2. Meer aandacht voor mbo-studenten in de communicatie door DUO
– Minderjarige mbo’ers ontvangen sinds 2019 een papieren brief over het stopzetten van
het studentenreisproduct, die voorafgaand aan het ontstaan van een ov-boete via de
post wordt verstuurd. Heeft de student als postvoorkeur digitaal (bijna alle minderjarige
mbo’ers), dan ontvangen ze ook een notificatie-mail voor deze brief.
– Sinds het verschijnen van het eerste (audit)onderzoek stuurt DUO ook alle mbo-studenten
die een voorlopige einddatum van hun studie in het DUO-systeem hebben staan in de
maanden mei, juni of juli, een persoonlijke e-mail met instructies over het stopzetten
van hun studentenreisproduct als ze niet verder gaan studeren.
Tot slot schrijven de onderzoekers dat, naast aandacht voor communicatie, eventuele
verbeteringen rondom de in- en uitschrijfprocessen het aantal ov-boetes mogelijk nog
verder zouden kunnen laten afnemen.
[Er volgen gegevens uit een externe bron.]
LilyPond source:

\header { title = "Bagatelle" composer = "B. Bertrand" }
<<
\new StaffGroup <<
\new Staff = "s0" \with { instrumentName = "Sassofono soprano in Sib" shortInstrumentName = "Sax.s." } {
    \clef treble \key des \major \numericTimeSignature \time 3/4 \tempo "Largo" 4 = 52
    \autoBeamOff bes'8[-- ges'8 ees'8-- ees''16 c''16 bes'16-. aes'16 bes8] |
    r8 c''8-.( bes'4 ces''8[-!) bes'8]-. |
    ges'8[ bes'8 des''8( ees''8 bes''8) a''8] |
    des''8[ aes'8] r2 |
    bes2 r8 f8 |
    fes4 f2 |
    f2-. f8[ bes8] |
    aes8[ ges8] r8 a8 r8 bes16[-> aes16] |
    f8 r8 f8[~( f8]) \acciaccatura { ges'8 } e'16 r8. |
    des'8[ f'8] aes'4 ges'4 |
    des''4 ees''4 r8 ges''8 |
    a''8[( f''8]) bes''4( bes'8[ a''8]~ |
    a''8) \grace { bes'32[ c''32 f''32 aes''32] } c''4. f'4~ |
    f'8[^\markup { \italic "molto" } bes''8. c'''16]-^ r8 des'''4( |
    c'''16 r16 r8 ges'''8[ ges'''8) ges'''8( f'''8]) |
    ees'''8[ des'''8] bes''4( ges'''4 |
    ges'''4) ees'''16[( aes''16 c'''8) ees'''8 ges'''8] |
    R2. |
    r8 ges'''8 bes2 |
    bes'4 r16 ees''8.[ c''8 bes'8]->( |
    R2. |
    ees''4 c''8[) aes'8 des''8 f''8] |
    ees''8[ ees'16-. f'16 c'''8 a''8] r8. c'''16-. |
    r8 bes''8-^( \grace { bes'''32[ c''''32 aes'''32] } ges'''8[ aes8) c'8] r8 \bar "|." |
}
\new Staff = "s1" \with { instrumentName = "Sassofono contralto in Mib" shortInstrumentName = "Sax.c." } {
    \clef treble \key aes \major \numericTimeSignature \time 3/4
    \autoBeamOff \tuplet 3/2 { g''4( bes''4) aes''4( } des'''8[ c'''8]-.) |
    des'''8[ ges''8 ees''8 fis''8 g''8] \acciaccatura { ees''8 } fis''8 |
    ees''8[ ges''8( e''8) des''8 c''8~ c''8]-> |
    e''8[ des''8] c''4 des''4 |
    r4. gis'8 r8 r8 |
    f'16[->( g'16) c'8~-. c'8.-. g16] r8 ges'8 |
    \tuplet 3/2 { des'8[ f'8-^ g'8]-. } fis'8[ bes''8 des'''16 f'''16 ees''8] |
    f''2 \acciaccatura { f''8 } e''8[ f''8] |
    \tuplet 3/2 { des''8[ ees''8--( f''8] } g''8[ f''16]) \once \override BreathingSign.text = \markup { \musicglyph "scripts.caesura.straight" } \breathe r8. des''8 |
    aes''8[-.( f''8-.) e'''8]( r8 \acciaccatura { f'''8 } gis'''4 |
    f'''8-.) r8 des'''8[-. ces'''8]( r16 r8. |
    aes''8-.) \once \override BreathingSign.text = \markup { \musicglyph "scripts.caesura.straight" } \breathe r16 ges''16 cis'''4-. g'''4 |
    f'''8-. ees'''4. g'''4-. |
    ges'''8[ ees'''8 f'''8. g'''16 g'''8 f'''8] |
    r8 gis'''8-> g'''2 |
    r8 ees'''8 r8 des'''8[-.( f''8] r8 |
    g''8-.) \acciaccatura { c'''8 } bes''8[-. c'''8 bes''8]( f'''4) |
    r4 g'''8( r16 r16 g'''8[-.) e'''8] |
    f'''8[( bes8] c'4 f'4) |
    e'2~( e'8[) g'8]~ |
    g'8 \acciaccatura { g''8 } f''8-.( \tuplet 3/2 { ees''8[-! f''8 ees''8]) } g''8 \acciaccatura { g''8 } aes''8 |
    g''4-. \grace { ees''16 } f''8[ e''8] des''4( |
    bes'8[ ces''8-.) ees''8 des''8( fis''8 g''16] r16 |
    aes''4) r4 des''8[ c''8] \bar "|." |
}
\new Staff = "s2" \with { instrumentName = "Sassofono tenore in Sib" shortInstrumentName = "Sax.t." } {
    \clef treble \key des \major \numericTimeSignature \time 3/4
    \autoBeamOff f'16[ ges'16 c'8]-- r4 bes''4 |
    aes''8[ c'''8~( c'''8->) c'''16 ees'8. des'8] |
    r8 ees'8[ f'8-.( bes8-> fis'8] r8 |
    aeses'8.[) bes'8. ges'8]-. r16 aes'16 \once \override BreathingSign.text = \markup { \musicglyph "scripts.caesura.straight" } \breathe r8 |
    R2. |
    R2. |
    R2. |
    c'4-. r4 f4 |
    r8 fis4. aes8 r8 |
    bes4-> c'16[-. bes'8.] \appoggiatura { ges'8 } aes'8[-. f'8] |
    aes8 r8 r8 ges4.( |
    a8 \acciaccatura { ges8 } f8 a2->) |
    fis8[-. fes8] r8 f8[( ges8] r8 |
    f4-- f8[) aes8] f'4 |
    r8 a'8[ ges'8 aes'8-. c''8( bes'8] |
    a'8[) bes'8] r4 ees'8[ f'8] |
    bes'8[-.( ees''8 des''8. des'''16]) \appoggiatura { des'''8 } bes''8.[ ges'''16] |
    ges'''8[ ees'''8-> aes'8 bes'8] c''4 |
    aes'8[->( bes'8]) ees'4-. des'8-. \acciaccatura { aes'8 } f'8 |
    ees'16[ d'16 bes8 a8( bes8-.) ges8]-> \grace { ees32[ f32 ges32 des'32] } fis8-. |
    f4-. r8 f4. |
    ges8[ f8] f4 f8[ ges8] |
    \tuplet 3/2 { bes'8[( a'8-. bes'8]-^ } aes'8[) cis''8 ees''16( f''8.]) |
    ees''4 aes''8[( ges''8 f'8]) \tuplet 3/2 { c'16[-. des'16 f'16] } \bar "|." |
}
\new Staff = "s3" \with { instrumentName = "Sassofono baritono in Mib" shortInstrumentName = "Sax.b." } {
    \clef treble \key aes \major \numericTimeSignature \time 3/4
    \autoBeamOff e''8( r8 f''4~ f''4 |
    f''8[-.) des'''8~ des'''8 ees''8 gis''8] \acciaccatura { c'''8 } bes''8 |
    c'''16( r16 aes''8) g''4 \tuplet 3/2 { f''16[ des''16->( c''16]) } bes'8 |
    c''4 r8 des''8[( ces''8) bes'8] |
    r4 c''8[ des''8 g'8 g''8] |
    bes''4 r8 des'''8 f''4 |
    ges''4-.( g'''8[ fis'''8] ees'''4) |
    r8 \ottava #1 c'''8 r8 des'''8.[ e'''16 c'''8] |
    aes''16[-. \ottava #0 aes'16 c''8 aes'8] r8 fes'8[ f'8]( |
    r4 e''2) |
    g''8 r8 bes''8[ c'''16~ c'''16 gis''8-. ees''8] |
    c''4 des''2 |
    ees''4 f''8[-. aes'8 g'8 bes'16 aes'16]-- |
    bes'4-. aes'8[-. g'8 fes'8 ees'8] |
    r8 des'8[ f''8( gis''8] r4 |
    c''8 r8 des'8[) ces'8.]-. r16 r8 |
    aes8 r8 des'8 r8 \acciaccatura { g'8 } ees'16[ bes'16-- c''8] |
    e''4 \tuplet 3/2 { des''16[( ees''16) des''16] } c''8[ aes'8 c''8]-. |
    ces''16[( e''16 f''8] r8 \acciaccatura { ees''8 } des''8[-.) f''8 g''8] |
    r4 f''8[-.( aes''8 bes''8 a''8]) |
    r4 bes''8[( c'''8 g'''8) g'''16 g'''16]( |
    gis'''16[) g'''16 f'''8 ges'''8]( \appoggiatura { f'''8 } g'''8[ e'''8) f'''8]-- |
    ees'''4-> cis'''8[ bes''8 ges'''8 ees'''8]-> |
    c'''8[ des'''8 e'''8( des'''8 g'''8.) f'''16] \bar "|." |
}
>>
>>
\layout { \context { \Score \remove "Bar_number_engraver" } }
Ze geven aan dat het ministerie kan overwegen
hier separaat onderzoek naar te doen, maar dat het hun inschatting is dat eventuele
aanpassingen in de processen (als gevolg van een aanvullend onderzoek) een beperkte
impact zullen hebben op het totale bedrag dat aan ov-boetes zal worden opgelegd. Gezien
deze laatstgenoemde inschatting, de reeds ingezette acties uit de bovengenoemde brief
van 21 februari 2022 en de verwachte afname van het aantal ov-boetes door de introductie
van een nieuw ov-betaalsysteem, zie ik vooralsnog onvoldoende aanleiding voor aanvullend
onderzoek.
Vervolg en ontwikkelingen in het ov-betalen
Met de eerdergenoemde blacklistmaatregelen hebben de vervoersbedrijven en ik al kunnen
bijdragen aan de positieve ontwikkeling dat het aantal ov-boetes substantieel afneemt.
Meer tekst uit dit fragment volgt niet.